Curtas amazonenses ganham destaques em festivais nacionais

Diversas obras amazonenses foram selecionadas e receberam destaque em festivais de cinema nacionais

MANAUS – A região Norte vem ganhando cada vez mais destaque nos festivais de cinema nacionais. E o motivo não poderia ser outro: a qualidade e a regionalidade que as obras levam aos olhos da população. O Amazonas também tem recebido atenção nacional,

e obras recentes, como “A Benzedeira” e “O Buraco”, já acumulam indicações e premiações.

Na 8ª edição do Festival de Cinema de Caruaru, em Pernambuco, “A Benzedeira” foi a única produção não só do Amazonas, mas do Norte, a integrar a programação do evento, que ocorreu em março. Além disso, o curta-metragem também concorreu aos principais prêmios do evento.

“A Benzedeira” traz a história ficcional de Luiza Pereira, interpretada pela atriz amazonense Rosa Malagueta, que é impedida pela Justiça de praticar orações para curar males do corpo e da alma.

Com a repercussão do filme amazonense, o diretor e roteirista Wallace Abreu comemorou o sucesso. “Estamos muito felizes, principalmente por podermos levar nossa arte, nossa cultura, para outros lugares, mesmo em meio a esta pandemia que tem nos limitado enquanto artistas, enquanto realizadores e produtores culturais”, disse.

Cena de “A Benzedeira” | Foto: Divulgação

“O Buraco”, um terror psicológico do diretor e roteirista Zeudi Souza, é outra obra que foi selecionada para festivais nacionais – a 1ª Mostra de Cinema Fantástico de Rondônia e o Festival de Cinema e Vídeo de Cuiabá, o Cinemato.

“O curta cumpre uma função, que é fazer com que quem assista, se sinta tocado. Ele foi feito para incomodar e nos colocar em um lugar de reflexão. E tudo no filme tem seus signos”, explicou o diretor sobre o filme que acompanha a rotina de uma mulher que sofre com violência doméstica na periferia de Manaus.

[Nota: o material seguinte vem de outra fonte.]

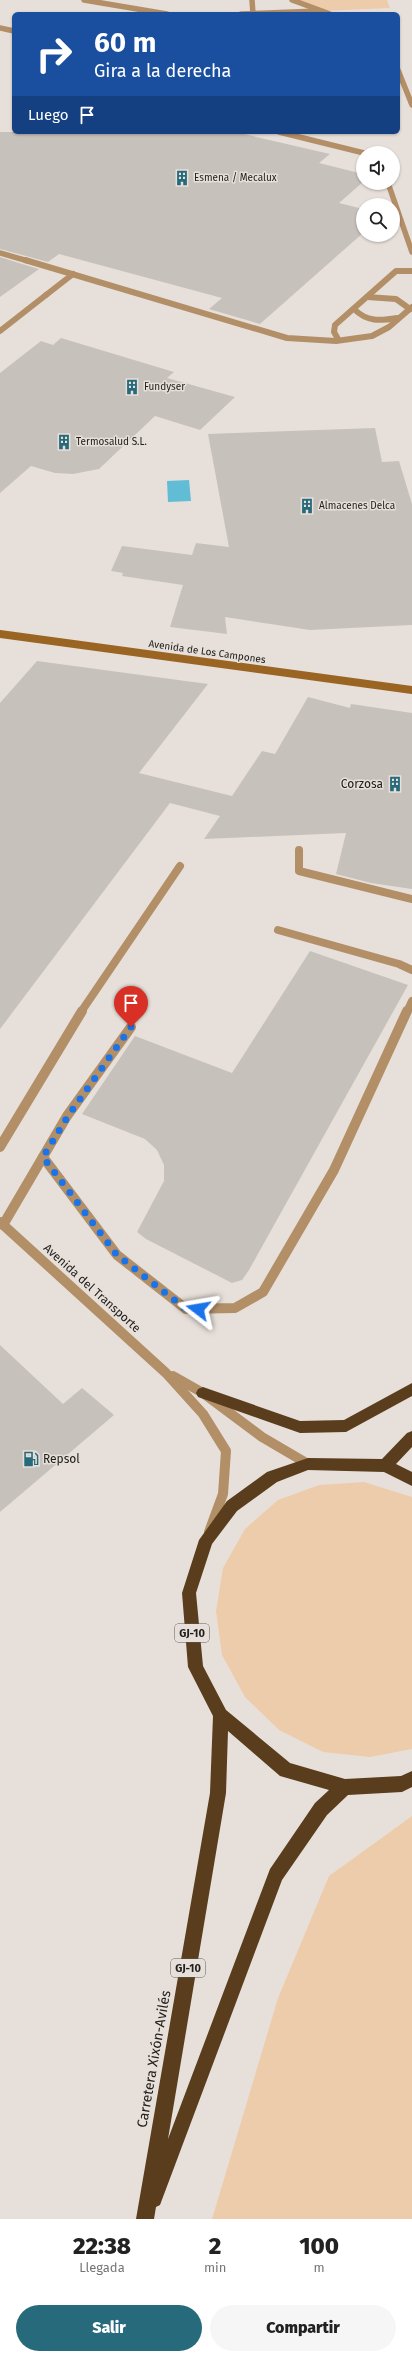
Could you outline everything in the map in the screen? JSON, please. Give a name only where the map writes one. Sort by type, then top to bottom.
[{"type":"highway","points":[[203,1393],[300,1427],[346,1426],[412,1390]]},
{"type":"highway","points":[[385,1466],[412,1437]]},
{"type":"highway","name":"GJ-10","points":[[412,1479],[385,1466],[308,1464],[272,1477],[232,1506],[206,1540],[188,1593],[196,1667],[221,1715],[286,1770],[345,1786],[402,1784],[412,1779]]},
{"type":"highway","name":"Carretera Xixón-Avilés","points":[[146,2219],[218,1793],[221,1715]]},
{"type":"highway","name":"Carretera Xixón-Avilés","points":[[146,2219],[276,1875],[321,1809],[345,1786]]},
{"type":"street","points":[[84,0],[155,12]]},
{"type":"street","points":[[252,0],[253,12]]},
{"type":"street","points":[[292,0],[322,12]]},
{"type":"street","points":[[296,12],[318,11]]},
{"type":"street","points":[[0,28],[12,31]]},
{"type":"street","points":[[400,75],[412,105]]},
{"type":"street","points":[[287,134],[356,151]]},
{"type":"street","points":[[390,190],[412,252]]},
{"type":"street","points":[[0,253],[287,338],[320,341],[338,339],[361,340],[381,332],[411,308],[395,298],[367,297]]},
{"type":"street","points":[[338,339],[334,332],[335,325],[396,271],[412,271]]},
{"type":"street","points":[[0,331],[74,274]]},
{"type":"street","points":[[354,309],[361,317],[371,321],[399,318]]},
{"type":"street","name":"Avenida de Los Campones","points":[[0,634],[412,690]]},
{"type":"street","points":[[299,850],[299,871],[412,899]]},
{"type":"street","points":[[0,1147],[67,1033],[180,866]]},
{"type":"street","points":[[278,930],[399,964],[412,970]]},
{"type":"street","points":[[43,1157],[117,1255],[186,1309],[235,1308],[263,1292],[330,1177],[412,1001]]},
{"type":"street","points":[[1,1224],[68,1116],[131,1027]]},
{"type":"street","name":"Avenida del Transporte","points":[[1,1224],[166,1373]]},
{"type":"street","points":[[166,1373],[203,1393],[262,1438],[308,1464]]},
{"type":"street","points":[[166,1373],[203,1414],[226,1451],[223,1494],[206,1540]]},
{"type":"shaded area","points":[[297,0],[387,0],[390,8],[324,11]]},
{"type":"shaded area","points":[[364,1482],[412,1497],[412,1749],[370,1757],[323,1752],[279,1730],[245,1697],[222,1655],[216,1611],[223,1568],[245,1529],[278,1500],[319,1485]]},
{"type":"shaded area","points":[[412,1816],[412,2219],[212,2219],[278,1998],[329,1876]]},
{"type":"water","points":[[189,480],[191,501],[168,502],[167,481]]},
{"type":"building","name":"Esmena / Mecalux","points":[[0,132],[12,132],[12,134],[244,134],[330,154],[319,163],[356,172],[356,188],[339,203],[356,207],[356,239],[260,324],[209,309],[222,298],[59,254],[48,262],[0,249]]},
{"type":"building","points":[[0,257],[22,264],[39,269],[0,297]]},
{"type":"building","points":[[61,338],[174,372],[167,378],[235,397],[200,430],[155,416],[99,469],[73,474],[55,473],[31,466],[0,493],[0,373],[41,341],[53,345]]},
{"type":"building","name":"Almacenes Delca","points":[[375,428],[382,462],[399,461],[412,504],[412,625],[310,630],[225,617],[227,634],[170,627],[183,585],[122,576],[123,573],[111,571],[122,546],[192,555],[196,543],[229,547],[208,434]]},
{"type":"building","points":[[37,661],[208,684],[139,773],[232,796],[262,751],[275,754],[308,697],[350,708],[351,704],[412,713],[412,889],[371,883],[336,874],[346,833],[204,839],[220,816],[170,803],[0,1029],[0,703]]},
{"type":"building","points":[[310,951],[408,985],[249,1270],[242,1280],[232,1283],[146,1239],[137,1232],[164,1181],[164,1165],[157,1150],[145,1139],[82,1114],[135,1036],[232,1073]]},
{"type":"building","name":"Repsol","points":[[0,1345],[63,1404],[82,1388],[114,1415],[0,1512]]},
{"type":"place","name":"Esmena / Mecalux","points":[[182,178]]},
{"type":"place","name":"Fundyser","points":[[132,387]]},
{"type":"place","name":"Termosalud S.L.","points":[[64,442]]},
{"type":"place","name":"Almacenes Delca","points":[[307,506]]},
{"type":"place","name":"Corzosa","points":[[395,784]]},
{"type":"place","name":"Repsol","points":[[31,1459]]},
{"type":"route","points":[[131,1027],[68,1116],[43,1157],[117,1255],[186,1309],[198,1309]]}]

Ambos os filmes foram contemplados pelo concurso-prêmio Conexões Culturais – Lei Aldir Blanc, na categoria audiovisual, promovido pela Prefeitura de Manaus e pelo Governo Federal.

Cena de “O Buraco” | Foto: Divulgação

Outros destaques

“Seo Geraldo-Homem de Planta e Terra”, filme amazonense dirigido pela multiartista Keila Serruya Sankofa em parceria com o diretor paraense Sindri Mendes, também percorre caminhos de sucesso.

A conquista mais recente da obra foi a seleção na 6ª edição EGBÉ – Mostra de Cinema Negro de Sergipe 2021. O filme relata a vida de seu Geraldo, um dos moradores mais antigos da comunidade onde mora, e memória viva de uma Bahia profunda que resiste e sustenta mistérios.

O curta-metragem “Vendo Boto”, dirigido por Nonato Tavares, também foi representou o Amazonas no cenário nacional ao ser selecionado para a Mostra de Cinema Fantástico.

Cartaz de Vendo Boto | Foto: Divulgação

O filme foi produzido durante a Oficina de Produção Audiovisual (OPA), do Museu Amazônico, e tem na ficha técnica o ator Fidelis Baniwa, protagonista da história, que traz o mito amazônico como tema.

“Filmamos o Vendo Boto na comunidade do Livramento, que tem uma paisagem muito bonita e é próxima à Manaus, o que facilitou o transporte da equipe que é totalmente formada pelos alunos da OPA”, disse Thiago Morais, coordenador das oficinas e responsável pela produção do curta, ao comemorar a seleção.

Outra conquista para o Amazonas foi a 1ª edição da “Mostra Histórias do Brasil Profundo – o cinema contemporâneo no Norte e no Centro-Oeste”, que ocorreu durante o fim de março de formato on-line.

Quatro filmes do Amazonas participam da programação do evento: “A Terra Negra dos Kawá“, de Sérgio Andrade, “Manaus Hot City“, de Rafael Ramos, “Maria“, de Elen Linth, e “O Barco e o Rio“, de Bernardo Abinader. O último, inclusive, também possui um currículo pesado de premiações.